All of these issues are caught up in a whole lot of social, political and cultural baggage. In Aotearoa as in other places, much of this baggage is linked to cultural imperialism and colonisation. Closely intertwined with this is capitalism and our version of representative democracy that we inherited from Britain. These form the system that concentrates power and wealth for the privileged. Capitalism is not compatible with an equal distribution of resources or power, nor with forward planning for environmental sustainability. At the very least, severe interventions are required into the functioning of market capitalism, such as welfare systems, public education, health, and regulation. The problem is if these interventions are provided under an ostensibly capitalist system with a power imbalance, they are only provided minimally--that is, to the extent that they pacify the majority without substantially affecting the continuing asymmetric accumulation of wealth. This is an empirical truth: as we watch the rich-poor divide grow, the changes in climate caused by our actions increase, and systemic racism continue to disproportionately affect Maori and Pasifika peoples, we know that the nominal interventions that have been put forward to date do not offer the solutions we need. Moreover, what else can we reasonably expect from a system that maximises exploitation in all its forms?
So, how do we get from here to somewhere better? Well, this is an open invitation to anyone to participate in deciding on the answer. For now, I have a few proposals that seem to be good starting points.

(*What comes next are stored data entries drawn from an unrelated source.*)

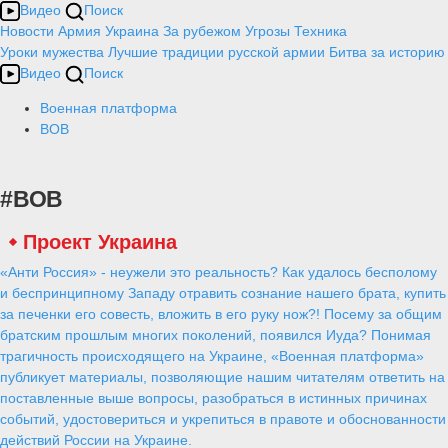
Видео
Поиск
Новости
Армия
Украина
За рубежом
Угрозы
Техника
Уроки мужества
Лучшие традиции русской армии
Битва за историю
Видео
Поиск
Военная платформа
ВОВ
#ВОВ
Проект Украина
«Анти Россия» - неужели это реальность? Как удалось бесполому
и беспринципному Западу отравить сознание нашего брата, купить
за печенки его совесть, вложить в его руку нож?! Посему за общим
братским прошлым многих поколений, появился Иуда? Понимая
трагичность происходящего на Украине, «Военная платформа»
публикует материалы, позволяющие нашим читателям ответить на
поставленные выше вопросы, разобраться в истинных причинах
событий, удостовериться и укрепиться в правоте и обоснованности
действий России на Украине.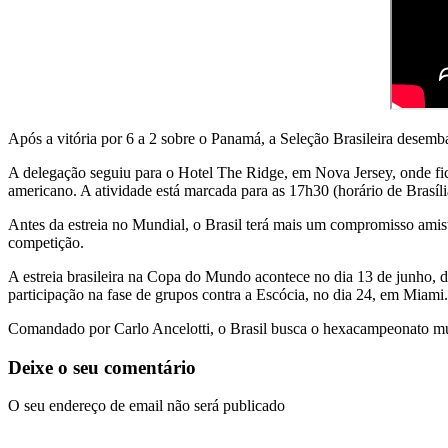
Após a vitória por 6 a 2 sobre o Panamá, a Seleção Brasileira desem
A delegação seguiu para o Hotel The Ridge, em Nova Jersey, onde fica
americano. A atividade está marcada para as 17h30 (horário de Brasí
Antes da estreia no Mundial, o Brasil terá mais um compromisso amisto
competição.
A estreia brasileira na Copa do Mundo acontece no dia 13 de junho, d
participação na fase de grupos contra a Escócia, no dia 24, em Miami.
Comandado por Carlo Ancelotti, o Brasil busca o hexacampeonato mund
Deixe o seu comentário
O seu endereço de email não será publicado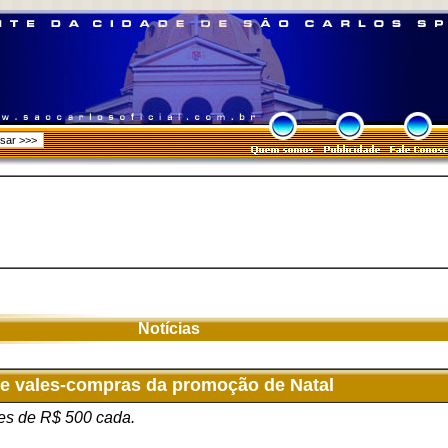
Notícias
 de vales-compras da promoção de Natal
les de R$ 500 cada.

I propose that in the long run we need to radically reform our political system. To do that, we need to convince an enormously, and justifably, jaded population that a reformed politics can offer real change, and rise out of the muddy depths it's currently wallowing in and give them something to vote for. We need to transition to a post-capitalist economic system that is not centred on rapid exploitation. We need to consider measures of national success beyond GDP growth. We need to reverse a culture of rampant consumerism. We need to become more community-focussed. We need to address the poisonous attitudes in our cultures that glorify an unreaslistic and probably desirable masculinity, and portray femininity as weak and undesirable. The good thing is I think the seeds of these things are around us.